La commune de Bertren se trouve dans le département des Hautes-Pyrénées, en région Occitanie[I 1].

Elle se situe à 51 km à vol d'oiseau de Tarbes[1], préfecture du département, à 39 km de Bagnères-de-Bigorre[2], sous-préfecture, et à 23 km de Lannemezan[3], bureau centralisateur du canton de la Vallée de la Barousse dont dépend la commune depuis 2015 pour les élections départementales[I 1]. La commune fait en outre partie du bassin de vie de Montréjeau[I 1].

Les communes les plus proches[Note 1] sont[4] : Luscan (1,4 km), Galié (1,8 km), Ilheu (1,9 km), Izaourt (2,3 km), Samuran (2,4 km), Bagiry (2,6 km), Mont-de-Galié (2,6 km), Loures-Barousse (2,9 km).

Sur le plan historique et culturel, Bertren à des origines gallo-romaines comme petit fort de surveillance dans le goulet Luscan-Izaourt-Bertren. Il a toujours fait partie de la Vallée de Barousse au sein tout d'abord de la Marche des Convenes créée par Charlemagne puis à son deces, par démembrement et héritages du comté de Bigorre puis du comté d'Aure et enfin de la vicomte de Labarthe avec trois autres vallées : Aure, Neste, Magoac.

Après un passage dans le comté d'Armagnac, Louis XI l'annexa au royaume de France sous la dénomination de "Pays d'Etat des Quatre-Vallées".

Par le hasard de l'histoire des diverses querelles de petits et grands seigneurs, la paroisse passa au Moyen Âge mais sur un court temps, dans l'escarcelle du seigneur des Frontignes avec Bagiry et Siradan. Bertren et Siradan revinrent très vite en Barousse mais Bagiry préféra rester sous la tutelle du Comminges. Bertren resta un très petit village à l'intérieur de son enceinte médiévale et autour de son castet jusqu'au XVIIIeme siècle. La route royale créée par d'Etigny le fit se développer avec la construction par l'administration des Transports, d'un relais de poste et de chevaux démoli en 2021.

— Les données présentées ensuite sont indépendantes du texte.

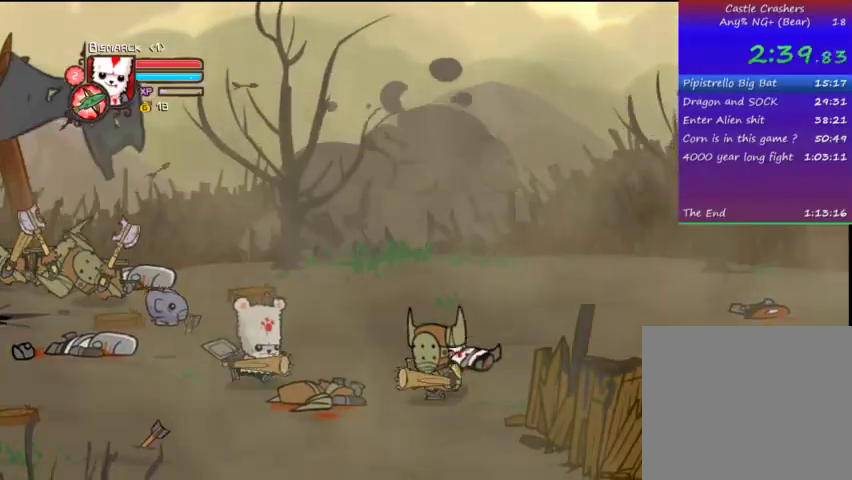
{"buttons": ["TRIANGLE"], "left_stick": "center", "right_stick": "center", "events": [[167, "CROSS", "down"], [167, "SQUARE", "down"], [267, "CROSS", "up"], [267, "SQUARE", "up"], [267, "TRIANGLE", "down"], [333, "DPAD_DOWN", "up"], [367, "DPAD_DOWN", "down"], [433, "DPAD_DOWN", "up"], [433, "TRIANGLE", "up"], [467, "DPAD_RIGHT", "up"], [467, "TRIANGLE", "down"]]}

Sources très intéressantes à consulter sur l'histoire de la Barousse et des Quatre-Vallées :

- Revue de Comminges depuis la création de la Revue au XIXeme siècle,

- Jean-Léonard Pêne : la Barousse son histoire et ses mœurs,

- Armand Sarramon : les Quatre-Vallées.

Représentations cartographiques de la commune
Carte OpenStreetMap
Carte topographique
Carte avec les communes environnantes

La commune n'est limitrophe de Samuran que par un quadripoint selon le cadastre[5],[6], ou environ 50 mètres selon la carte topographique IGN[7].

Hydrographie

La commune est dans le bassin versant de la Garonne, au sein du bassin hydrographique Adour-Garonne[8]. Elle est drainée par la Garonne, constituant un réseau hydrographique de km de longueur totale[9],[Carte 1].

La Garonne est un fleuve principalement français prenant sa source en Espagne et qui coule sur 529 km avant de se jeter dans l’océan Atlantique[10].

Climat

Plusieurs études ont été menées afin de caractériser les types climatiques auxquels est exposé le territoire national. Les zonages obtenus diffèrent selon les méthodes utilisées, la nature et le nombre des paramètres pris en compte, le maillage territorial des données et la période de référence. En 2010, le climat de la commune était ainsi de type climat des marges montagnardes, selon une étude du Centre national de la recherche scientifique (CNRS) s'appuyant sur une méthode combinant données climatiques et facteurs de milieu (topographie, occupation des sols, etc.) et des données couvrant la période 1971-2000[11]. En 2020, le climat prédominant est classé Cfb, selon la classification de Köppen-Geiger, pour la période 1988-2017, à savoir un climat tempéré à été frais sans saison sèche[12]. Par ailleurs Météo-France publie en 2020 une nouvelle typologie des climats de la France métropolitaine dans laquelle la commune est exposée à un climat de montagne ou de marges de montagne[13] et est dans la région climatique Pyrénées centrales, caractérisée par une pluviométrie annuelle de 1 000 à 1 200 mm[14]. Elle est en outre dans la zone H2c au titre de la réglementation environnementale 2020 des constructions neuves[15],[16].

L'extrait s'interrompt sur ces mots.